Only a few of the known dinosaurs were omnivores (eating both plants and animals). Some examples of omnivores are Ornithomimus and Oviraptor, which ate plants, eggs, insects, etc. Also, most herbivores are "accidental omnivores" because when they eat plants, they accidentally ingest many insects and other small animals.
Gallimimus was a late ornithomimid dinosaur that ate by sieving tiny bits of food (like tiny crustaceans) from mud and waters in streams by using comb-like plates in its mouth.
STUDYING DINOSAURS' DIETS
There are many different ways to study dinosaurs' diets, including looking at:
For more information on the predator/prey relationships between dinosaurs, click here.
- Fossilized feces - Coprolites help identify dinosaurs' feeding habits. Recently, in Canada, a large coprolite was found that probably came from a T. rex. The coprolite contained crushed bones, indicating that T. rex crushed the bones of its prey and did not simply swallow things whole.
- Fossilized stomach contents - these are very rare to find. Some unusual finds include Baryonyx, whose stomach contained fish scales, and Sinosauropteryx, a bird-like dinosaur which is the only dinosaur whose stomach contained parts of a small, unidentified mammal.
- Teeth - A dinosaur's tooth structure also tells us what type of food the dinosaur ate.
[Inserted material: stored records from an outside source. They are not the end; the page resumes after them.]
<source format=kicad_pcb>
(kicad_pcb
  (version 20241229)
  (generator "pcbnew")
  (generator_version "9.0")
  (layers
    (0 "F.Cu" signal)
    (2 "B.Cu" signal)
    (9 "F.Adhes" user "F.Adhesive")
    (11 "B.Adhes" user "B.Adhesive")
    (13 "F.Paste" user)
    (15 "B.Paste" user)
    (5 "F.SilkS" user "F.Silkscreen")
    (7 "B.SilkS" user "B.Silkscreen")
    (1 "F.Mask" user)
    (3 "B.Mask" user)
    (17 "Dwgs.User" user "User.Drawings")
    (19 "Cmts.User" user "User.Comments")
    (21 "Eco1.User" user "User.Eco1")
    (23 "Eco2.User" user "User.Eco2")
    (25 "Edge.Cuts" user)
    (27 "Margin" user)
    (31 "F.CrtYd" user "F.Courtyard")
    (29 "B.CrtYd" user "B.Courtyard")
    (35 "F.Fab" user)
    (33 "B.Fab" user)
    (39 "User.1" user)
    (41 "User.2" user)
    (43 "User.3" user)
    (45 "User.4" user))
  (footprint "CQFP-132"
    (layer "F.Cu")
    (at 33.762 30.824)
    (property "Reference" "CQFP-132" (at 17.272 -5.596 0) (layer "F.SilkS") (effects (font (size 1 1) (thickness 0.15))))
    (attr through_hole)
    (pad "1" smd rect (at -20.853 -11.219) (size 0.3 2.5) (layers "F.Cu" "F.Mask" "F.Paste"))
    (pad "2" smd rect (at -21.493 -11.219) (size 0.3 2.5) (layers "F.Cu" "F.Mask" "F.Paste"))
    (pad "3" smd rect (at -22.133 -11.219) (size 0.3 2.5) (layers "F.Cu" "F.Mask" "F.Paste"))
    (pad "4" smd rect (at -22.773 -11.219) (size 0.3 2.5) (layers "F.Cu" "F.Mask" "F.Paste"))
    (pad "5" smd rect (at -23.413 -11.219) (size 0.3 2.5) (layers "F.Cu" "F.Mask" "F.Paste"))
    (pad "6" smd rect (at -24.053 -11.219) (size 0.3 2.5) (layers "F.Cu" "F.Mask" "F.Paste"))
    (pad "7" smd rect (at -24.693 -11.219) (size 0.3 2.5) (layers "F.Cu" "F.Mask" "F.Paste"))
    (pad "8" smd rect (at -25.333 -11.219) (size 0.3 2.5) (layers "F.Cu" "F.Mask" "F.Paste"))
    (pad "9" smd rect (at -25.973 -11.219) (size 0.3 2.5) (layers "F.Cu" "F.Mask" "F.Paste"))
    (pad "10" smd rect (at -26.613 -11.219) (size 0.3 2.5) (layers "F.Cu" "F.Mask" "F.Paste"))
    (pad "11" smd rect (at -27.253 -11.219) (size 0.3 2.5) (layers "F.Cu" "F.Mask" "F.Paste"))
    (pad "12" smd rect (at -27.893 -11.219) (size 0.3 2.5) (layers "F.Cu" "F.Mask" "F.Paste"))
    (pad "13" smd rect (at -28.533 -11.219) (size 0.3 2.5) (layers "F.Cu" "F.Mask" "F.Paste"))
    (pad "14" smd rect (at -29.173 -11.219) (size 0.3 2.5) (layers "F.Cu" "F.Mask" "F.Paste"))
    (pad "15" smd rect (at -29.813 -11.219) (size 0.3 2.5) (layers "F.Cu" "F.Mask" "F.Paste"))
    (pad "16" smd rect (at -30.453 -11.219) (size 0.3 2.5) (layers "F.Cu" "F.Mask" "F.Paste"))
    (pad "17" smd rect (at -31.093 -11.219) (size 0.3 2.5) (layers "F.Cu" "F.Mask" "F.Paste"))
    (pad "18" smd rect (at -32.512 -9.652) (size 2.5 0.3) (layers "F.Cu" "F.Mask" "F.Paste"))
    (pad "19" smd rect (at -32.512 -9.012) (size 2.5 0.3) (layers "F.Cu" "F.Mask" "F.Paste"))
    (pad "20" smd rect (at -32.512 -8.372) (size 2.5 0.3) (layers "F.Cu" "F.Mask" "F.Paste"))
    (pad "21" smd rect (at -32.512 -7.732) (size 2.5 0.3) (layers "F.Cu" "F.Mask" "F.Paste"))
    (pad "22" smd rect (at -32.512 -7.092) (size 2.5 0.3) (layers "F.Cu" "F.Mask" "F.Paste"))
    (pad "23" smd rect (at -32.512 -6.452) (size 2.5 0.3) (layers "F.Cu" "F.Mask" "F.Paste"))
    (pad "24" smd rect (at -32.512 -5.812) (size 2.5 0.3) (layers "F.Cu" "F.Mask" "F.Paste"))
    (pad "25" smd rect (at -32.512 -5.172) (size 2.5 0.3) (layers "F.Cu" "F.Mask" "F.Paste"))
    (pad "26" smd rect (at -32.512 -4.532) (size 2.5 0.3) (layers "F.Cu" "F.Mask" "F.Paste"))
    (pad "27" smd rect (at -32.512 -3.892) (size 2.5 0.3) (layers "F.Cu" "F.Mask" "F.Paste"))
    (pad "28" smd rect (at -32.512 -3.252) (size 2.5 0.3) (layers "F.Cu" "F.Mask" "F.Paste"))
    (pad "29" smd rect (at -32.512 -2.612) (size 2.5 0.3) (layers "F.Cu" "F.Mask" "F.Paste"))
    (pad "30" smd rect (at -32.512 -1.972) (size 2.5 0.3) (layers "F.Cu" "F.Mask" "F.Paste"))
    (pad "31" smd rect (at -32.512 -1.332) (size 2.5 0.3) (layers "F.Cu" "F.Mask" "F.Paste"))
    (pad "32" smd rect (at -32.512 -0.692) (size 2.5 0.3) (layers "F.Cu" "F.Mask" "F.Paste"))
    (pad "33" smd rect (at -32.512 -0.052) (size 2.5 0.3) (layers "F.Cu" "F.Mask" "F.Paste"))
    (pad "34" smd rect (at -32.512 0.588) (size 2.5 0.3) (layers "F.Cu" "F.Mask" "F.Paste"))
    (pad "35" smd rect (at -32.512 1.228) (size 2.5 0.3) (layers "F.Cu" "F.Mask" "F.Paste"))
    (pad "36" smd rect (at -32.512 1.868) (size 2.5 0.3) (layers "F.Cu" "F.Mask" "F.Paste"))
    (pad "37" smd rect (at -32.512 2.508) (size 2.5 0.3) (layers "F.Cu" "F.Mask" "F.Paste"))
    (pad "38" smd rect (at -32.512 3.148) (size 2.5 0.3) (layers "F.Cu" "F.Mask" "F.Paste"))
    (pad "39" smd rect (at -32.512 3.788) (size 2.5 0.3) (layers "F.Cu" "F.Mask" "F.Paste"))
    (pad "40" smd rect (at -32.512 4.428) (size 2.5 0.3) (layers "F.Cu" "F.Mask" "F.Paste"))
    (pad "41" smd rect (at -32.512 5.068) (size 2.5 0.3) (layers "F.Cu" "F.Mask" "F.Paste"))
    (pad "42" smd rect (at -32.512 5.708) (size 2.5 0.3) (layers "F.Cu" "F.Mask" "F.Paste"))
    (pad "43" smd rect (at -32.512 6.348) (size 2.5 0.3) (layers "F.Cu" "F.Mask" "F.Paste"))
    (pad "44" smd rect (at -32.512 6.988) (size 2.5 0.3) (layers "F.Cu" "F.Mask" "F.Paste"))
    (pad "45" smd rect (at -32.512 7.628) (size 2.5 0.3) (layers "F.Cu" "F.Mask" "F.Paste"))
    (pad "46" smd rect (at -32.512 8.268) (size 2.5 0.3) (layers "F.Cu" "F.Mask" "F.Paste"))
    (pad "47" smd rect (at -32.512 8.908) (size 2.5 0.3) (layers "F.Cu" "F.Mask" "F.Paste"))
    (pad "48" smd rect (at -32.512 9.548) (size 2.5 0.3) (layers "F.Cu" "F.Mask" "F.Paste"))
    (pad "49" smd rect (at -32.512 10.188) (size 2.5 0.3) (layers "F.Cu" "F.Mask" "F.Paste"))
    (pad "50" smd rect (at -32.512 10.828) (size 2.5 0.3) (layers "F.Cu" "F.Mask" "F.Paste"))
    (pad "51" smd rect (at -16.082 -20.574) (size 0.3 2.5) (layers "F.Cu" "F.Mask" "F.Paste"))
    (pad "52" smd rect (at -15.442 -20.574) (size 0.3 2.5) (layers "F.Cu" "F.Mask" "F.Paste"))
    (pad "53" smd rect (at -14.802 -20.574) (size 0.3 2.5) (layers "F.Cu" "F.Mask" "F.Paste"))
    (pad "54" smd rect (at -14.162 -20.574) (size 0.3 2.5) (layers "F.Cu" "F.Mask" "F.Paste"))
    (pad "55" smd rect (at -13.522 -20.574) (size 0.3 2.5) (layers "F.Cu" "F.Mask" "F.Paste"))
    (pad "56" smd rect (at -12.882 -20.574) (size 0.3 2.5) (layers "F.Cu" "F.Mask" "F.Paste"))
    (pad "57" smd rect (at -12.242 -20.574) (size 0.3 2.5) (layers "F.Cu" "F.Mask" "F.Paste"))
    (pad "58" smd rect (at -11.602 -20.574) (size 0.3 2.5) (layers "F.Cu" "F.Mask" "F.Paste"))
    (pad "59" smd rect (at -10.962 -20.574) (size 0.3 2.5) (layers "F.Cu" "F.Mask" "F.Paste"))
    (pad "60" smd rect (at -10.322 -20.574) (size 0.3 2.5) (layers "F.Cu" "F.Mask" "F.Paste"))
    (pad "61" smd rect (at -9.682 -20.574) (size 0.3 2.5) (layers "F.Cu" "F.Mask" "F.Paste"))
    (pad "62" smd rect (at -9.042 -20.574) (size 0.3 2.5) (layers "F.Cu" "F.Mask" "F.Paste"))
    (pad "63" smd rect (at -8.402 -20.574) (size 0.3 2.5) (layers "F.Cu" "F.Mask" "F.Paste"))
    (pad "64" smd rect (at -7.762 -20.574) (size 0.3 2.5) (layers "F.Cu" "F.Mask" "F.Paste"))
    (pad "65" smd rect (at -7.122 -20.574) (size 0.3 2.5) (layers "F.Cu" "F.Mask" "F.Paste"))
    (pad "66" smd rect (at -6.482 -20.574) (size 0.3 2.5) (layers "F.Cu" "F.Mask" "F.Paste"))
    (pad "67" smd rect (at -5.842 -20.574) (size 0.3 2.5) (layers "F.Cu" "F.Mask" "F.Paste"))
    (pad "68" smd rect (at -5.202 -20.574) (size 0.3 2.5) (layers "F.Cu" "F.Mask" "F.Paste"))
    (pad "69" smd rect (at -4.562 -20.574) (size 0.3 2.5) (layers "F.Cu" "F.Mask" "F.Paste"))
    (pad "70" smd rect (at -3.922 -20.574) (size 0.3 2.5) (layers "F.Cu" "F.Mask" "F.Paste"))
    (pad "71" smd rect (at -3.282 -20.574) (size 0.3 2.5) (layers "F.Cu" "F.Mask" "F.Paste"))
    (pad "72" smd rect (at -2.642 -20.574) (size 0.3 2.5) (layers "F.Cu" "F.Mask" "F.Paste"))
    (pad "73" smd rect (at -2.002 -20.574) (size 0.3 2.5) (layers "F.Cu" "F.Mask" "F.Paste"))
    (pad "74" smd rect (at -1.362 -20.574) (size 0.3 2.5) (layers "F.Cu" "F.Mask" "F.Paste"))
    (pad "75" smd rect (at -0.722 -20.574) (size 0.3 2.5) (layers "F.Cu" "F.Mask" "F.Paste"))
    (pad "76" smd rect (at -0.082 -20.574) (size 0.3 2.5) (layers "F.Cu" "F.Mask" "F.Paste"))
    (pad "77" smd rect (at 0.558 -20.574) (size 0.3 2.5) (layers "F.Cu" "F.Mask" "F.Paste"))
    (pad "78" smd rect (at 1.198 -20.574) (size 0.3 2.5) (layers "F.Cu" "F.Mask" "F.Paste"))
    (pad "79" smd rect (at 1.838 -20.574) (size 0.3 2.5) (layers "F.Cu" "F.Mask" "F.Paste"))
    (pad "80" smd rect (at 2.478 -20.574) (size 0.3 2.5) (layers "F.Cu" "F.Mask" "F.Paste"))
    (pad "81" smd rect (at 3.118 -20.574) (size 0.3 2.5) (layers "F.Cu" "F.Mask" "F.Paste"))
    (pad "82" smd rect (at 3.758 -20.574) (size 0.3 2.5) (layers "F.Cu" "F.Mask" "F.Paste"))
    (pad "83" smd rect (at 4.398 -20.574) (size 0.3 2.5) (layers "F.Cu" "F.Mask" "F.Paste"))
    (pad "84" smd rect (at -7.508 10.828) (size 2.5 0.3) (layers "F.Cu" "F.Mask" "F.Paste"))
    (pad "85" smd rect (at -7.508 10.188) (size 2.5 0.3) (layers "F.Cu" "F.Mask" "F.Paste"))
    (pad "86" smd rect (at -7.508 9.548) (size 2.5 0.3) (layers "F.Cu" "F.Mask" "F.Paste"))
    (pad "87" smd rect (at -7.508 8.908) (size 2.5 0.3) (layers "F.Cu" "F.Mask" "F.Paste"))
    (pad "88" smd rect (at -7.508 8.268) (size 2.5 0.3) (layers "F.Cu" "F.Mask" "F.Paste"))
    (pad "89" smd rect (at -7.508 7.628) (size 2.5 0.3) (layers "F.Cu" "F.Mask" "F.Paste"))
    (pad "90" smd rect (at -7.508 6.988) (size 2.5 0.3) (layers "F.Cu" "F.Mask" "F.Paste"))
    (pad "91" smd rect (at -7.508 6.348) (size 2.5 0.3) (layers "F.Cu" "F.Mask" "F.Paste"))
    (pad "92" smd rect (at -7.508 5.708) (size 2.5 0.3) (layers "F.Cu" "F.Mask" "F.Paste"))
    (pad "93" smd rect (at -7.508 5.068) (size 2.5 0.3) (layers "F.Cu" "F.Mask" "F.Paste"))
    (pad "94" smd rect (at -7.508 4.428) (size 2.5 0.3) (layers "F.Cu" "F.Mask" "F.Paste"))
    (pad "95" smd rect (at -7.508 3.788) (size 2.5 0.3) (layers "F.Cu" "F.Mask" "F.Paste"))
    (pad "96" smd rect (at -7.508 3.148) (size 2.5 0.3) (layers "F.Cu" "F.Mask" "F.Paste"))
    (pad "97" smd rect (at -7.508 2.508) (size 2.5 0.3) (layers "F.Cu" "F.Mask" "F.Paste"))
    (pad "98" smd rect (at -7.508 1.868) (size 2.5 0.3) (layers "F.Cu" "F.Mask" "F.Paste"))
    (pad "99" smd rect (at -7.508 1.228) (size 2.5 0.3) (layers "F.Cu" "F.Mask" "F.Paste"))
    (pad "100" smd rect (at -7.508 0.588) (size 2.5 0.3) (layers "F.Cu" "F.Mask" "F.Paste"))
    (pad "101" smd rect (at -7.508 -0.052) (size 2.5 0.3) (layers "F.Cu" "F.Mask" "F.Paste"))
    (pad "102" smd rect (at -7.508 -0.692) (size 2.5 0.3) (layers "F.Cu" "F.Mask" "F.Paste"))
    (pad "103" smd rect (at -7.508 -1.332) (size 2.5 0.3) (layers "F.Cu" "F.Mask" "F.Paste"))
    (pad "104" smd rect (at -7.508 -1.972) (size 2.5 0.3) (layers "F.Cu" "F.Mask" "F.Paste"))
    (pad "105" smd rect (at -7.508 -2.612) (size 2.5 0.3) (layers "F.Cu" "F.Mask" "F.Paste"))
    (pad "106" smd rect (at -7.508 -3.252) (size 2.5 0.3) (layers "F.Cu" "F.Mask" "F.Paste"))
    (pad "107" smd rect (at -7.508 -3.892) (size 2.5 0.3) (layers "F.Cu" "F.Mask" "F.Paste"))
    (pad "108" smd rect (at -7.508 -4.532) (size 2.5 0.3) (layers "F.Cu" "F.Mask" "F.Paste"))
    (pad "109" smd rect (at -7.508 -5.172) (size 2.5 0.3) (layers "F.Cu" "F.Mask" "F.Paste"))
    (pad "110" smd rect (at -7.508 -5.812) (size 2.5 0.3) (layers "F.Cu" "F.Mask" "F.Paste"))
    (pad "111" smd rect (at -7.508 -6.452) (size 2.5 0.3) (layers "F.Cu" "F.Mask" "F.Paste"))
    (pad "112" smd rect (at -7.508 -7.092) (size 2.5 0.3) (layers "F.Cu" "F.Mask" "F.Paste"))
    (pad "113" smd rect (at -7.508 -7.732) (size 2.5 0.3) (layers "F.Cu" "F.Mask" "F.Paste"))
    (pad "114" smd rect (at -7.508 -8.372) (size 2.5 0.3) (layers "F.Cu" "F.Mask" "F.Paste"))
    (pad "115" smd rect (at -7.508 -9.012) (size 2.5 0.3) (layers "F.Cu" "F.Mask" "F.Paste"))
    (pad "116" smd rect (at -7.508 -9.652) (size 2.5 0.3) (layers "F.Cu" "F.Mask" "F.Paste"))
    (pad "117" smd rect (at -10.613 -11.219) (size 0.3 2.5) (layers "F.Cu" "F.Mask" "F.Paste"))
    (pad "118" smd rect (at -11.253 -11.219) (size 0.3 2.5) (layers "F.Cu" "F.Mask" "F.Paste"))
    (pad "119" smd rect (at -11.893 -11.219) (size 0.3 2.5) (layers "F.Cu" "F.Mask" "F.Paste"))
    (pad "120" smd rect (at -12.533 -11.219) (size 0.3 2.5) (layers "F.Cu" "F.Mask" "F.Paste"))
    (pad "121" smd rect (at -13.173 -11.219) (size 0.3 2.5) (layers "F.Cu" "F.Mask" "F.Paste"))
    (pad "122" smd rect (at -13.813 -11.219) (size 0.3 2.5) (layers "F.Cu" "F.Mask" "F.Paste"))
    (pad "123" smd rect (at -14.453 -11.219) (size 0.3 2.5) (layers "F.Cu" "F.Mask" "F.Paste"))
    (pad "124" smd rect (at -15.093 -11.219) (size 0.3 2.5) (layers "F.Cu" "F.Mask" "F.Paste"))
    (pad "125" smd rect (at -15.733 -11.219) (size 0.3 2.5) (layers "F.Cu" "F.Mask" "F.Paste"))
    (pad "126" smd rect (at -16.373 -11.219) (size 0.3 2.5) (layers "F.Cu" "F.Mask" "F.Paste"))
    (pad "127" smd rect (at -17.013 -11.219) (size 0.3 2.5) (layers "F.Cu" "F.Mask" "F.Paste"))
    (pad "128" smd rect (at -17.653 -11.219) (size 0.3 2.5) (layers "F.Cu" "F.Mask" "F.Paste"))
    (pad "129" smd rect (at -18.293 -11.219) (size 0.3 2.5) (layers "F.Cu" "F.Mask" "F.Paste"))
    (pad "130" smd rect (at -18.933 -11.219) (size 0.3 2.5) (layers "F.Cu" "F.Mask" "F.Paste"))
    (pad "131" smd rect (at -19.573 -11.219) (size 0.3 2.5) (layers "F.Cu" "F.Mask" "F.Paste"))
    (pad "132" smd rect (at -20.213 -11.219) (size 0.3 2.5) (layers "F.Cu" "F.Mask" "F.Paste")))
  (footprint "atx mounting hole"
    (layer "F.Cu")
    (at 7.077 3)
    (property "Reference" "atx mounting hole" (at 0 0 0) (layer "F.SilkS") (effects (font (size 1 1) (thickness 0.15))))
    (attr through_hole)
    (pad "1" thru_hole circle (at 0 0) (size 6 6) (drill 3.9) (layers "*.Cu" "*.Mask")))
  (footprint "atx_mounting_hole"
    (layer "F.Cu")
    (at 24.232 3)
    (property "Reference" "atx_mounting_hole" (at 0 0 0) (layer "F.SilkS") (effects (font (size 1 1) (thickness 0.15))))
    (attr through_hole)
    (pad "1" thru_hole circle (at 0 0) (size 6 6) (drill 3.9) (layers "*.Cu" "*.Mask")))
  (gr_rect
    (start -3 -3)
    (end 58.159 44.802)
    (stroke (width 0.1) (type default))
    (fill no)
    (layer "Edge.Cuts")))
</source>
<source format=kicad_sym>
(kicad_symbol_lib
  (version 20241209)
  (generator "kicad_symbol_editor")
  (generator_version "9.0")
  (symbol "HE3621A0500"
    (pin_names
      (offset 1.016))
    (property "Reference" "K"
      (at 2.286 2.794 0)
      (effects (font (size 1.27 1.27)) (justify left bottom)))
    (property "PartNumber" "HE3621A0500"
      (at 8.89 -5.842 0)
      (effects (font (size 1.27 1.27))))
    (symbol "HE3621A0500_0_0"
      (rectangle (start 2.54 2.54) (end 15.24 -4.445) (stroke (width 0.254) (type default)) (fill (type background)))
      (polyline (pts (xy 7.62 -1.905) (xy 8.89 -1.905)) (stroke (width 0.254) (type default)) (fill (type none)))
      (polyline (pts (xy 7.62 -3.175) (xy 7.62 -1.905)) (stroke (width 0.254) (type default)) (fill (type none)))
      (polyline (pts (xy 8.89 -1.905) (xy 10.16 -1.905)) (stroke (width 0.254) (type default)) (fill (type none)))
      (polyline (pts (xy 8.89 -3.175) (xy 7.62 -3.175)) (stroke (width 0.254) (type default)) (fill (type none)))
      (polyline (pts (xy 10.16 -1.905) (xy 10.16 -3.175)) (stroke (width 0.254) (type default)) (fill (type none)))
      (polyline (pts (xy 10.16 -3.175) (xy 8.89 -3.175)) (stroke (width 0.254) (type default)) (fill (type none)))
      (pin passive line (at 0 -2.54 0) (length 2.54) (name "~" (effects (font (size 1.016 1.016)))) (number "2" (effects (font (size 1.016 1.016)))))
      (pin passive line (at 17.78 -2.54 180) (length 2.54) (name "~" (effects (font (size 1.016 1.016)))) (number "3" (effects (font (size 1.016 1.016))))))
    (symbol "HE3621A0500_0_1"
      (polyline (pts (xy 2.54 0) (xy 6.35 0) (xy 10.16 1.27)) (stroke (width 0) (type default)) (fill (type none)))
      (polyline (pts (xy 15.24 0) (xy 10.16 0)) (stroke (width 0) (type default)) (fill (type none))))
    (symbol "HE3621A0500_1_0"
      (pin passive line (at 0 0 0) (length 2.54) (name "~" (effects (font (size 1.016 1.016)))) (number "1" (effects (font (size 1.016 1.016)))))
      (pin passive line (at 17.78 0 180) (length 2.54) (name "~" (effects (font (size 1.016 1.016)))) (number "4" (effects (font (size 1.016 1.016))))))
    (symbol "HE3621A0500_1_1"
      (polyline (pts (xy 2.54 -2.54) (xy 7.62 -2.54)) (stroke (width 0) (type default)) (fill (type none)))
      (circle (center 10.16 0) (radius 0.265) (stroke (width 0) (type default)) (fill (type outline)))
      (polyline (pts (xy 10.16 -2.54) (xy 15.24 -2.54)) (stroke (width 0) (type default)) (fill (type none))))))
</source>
Meat eaters need sharp teeth for tearing flesh or strong teeth for crushing animals; plant eaters have teeth that could strip, and sometimes chew, foliage.
- Gastroliths - Gizzard stones (which aided digestion), have been found with some dinosaur fossils. These also yield information about dinosaur diets.
- Girth - Gut size is also an indicator of diet. Large plant eaters need a lot of calories to sustain their mass. In order to get sufficient energy from plant matter, a lot of vegetation must be digested. This requires a large digestion area.